The "Real" Gold Bull Market Is Just Beginning
Jay Taylor

The chart above displays a powerful bull market for gold. But if Bob Hoye is correct, if we measure gold in terms of its increasing purchasing power, we are only in about the third year of a 20-year run. As we have noted before, Hoye has looked back at six major credit expansion/credit contraction periods over the last 300 years and during each of the credit contraction periods, the "real" price of gold has risen dramatically.

That is hugely important for the gold mining sector, because it means profit margins should rise in this environment. Hoye marks the start of gold's increasing purchasing power in 2007. And with the real price of gold rising about 20 years after these major credit contraction periods get underway, that means we may be able to look forward to many more years of rising gold mining profits and rising gold mining share prices.

The logic for this gold bullish dynamic is easy to understand, for those who understand that paper money is by definition a fraud. Bernanke and the rest of Wall Street will be taught a very hard lesson that is logical enough for my mother with a high school sophomore education to understand once the system implodes. You can't create wealth by printing money. In fact, you can do a whole lot of harm by allowing false signals of demand to continue to lead to more and more mal investment from which you are unable to service the debt from which money was created. As the Communist bosses of the USSR found out, they were able to perpetrate a fraud for a long time. Keynesian economics has survived, thanks to the long built-up wealth of a system that was much closer to real capitalism than what we have today. But ultimately, the big lie-that deficit spending and money printing will create wealth-will fail, compliments of market reality. Rising real gold prices are a very important part of this dynamic. The market, not politicians, will seal our fate to move back toward gold and/or silver as money. People are losing confidence in paper money and hence are demanding the real thing. As the real price of gold rises, it will stimulate more gold production, which in turn will meet surging demand for real asset-based money, because real money has intrinsic value unlike fiat money, which has no intrinsic value but only the promise of others to pay their debts. If you understand this very simple concept, which is borne out by history, you will be ahead of 99.9% of Americans who are still following the likes of Abby Joseph Cohen and Crazy Kramer on CNBC.

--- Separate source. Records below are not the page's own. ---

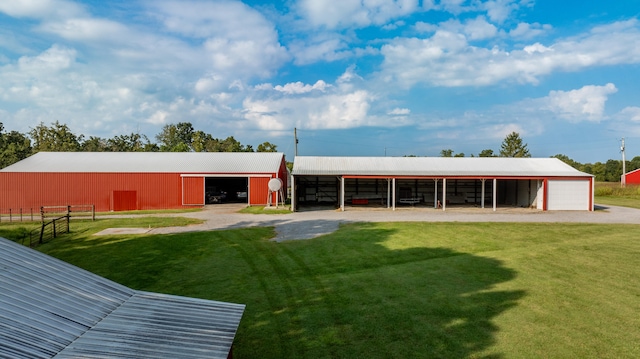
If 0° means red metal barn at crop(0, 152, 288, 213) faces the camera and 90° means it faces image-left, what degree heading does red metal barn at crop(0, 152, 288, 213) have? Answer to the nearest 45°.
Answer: approximately 0°

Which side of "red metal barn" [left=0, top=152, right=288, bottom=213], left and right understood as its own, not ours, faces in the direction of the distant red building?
left
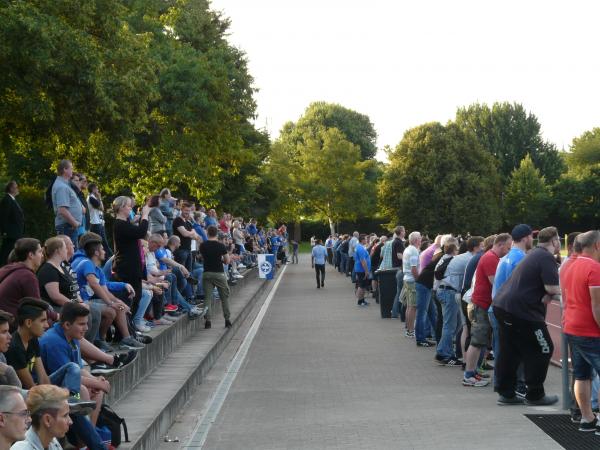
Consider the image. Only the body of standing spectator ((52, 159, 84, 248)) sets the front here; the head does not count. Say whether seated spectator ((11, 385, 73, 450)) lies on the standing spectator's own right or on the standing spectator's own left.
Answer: on the standing spectator's own right

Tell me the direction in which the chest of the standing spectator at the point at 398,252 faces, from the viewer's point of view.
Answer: to the viewer's right

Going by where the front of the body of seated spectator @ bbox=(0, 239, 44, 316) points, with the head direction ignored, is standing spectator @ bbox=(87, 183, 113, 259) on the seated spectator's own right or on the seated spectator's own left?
on the seated spectator's own left

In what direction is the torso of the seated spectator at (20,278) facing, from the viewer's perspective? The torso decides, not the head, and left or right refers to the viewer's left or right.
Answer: facing to the right of the viewer

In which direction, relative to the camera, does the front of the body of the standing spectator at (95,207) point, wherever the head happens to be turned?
to the viewer's right

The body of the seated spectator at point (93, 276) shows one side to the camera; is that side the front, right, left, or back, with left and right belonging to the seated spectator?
right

What evidence do we have in more recent times that the real price of gold rose over a protracted period of time leading to surging gold mining profits? During the 1930s it was most certainly true. As we pointed out in the past, a 15% allocation to Homestake Mining during the 1930s, with 85% in the Dow Jones Industrials would have resulted in virtually no loss during that decade when the Dow fell almost 90% at one point. More recently, we saw the real price of gold rise dramatically following the credit implosion of 2008-2009, as the chart of the Gold/Rogers Raw Materials ratio on your left demonstrates. The Rogers Raw Materials Index is heavily weighted in petroleum products, but it also contains a broad measure of all other items considered essential for "staying alive," including agricultural commodities, base metals, and a small precious metals component.

Now take a look at the chart for gold shares as measured by the XAU. This index is comprised of major gold mining stocks. Initially, when the market crashed in the fall of 2008, gold shares got slammed really hard, along with everything else. They have come back strongly, but based on the "real" price of gold as measured by the Gold/Rogers, it seems the gold shares have a lot further to run, based on where the "real" price already is.